- What the exercise asks:
Reproduce exactly the lines from the one containing "fruit: none [349,244,377,272]" through the last line of the records below, both included. Leave out any pictures.
--- Extracted information ---
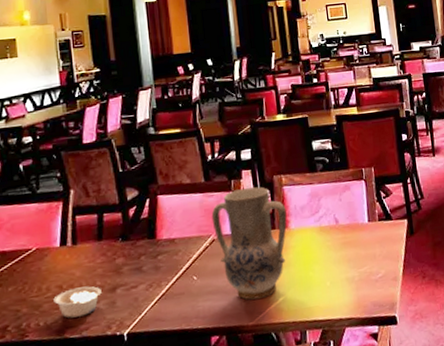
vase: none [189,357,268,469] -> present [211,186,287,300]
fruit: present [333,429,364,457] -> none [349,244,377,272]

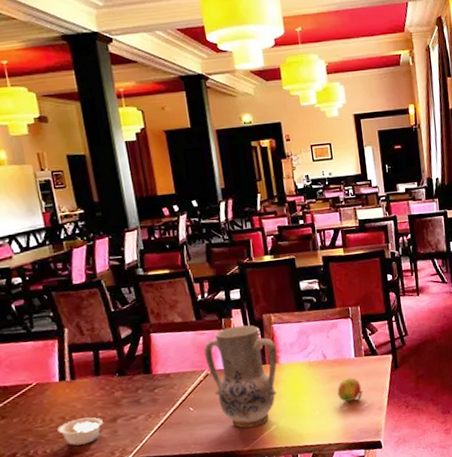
fruit: none [349,244,377,272] -> present [337,377,363,402]

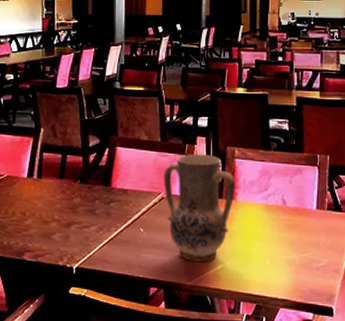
legume: present [57,417,103,446] -> none [17,217,58,244]
fruit: present [337,377,363,402] -> none [292,230,320,257]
---
- Answer box:
fruit: none [349,244,377,272] -> present [337,377,363,402]

legume: present [57,417,103,446] -> none [17,217,58,244]
fruit: present [337,377,363,402] -> none [292,230,320,257]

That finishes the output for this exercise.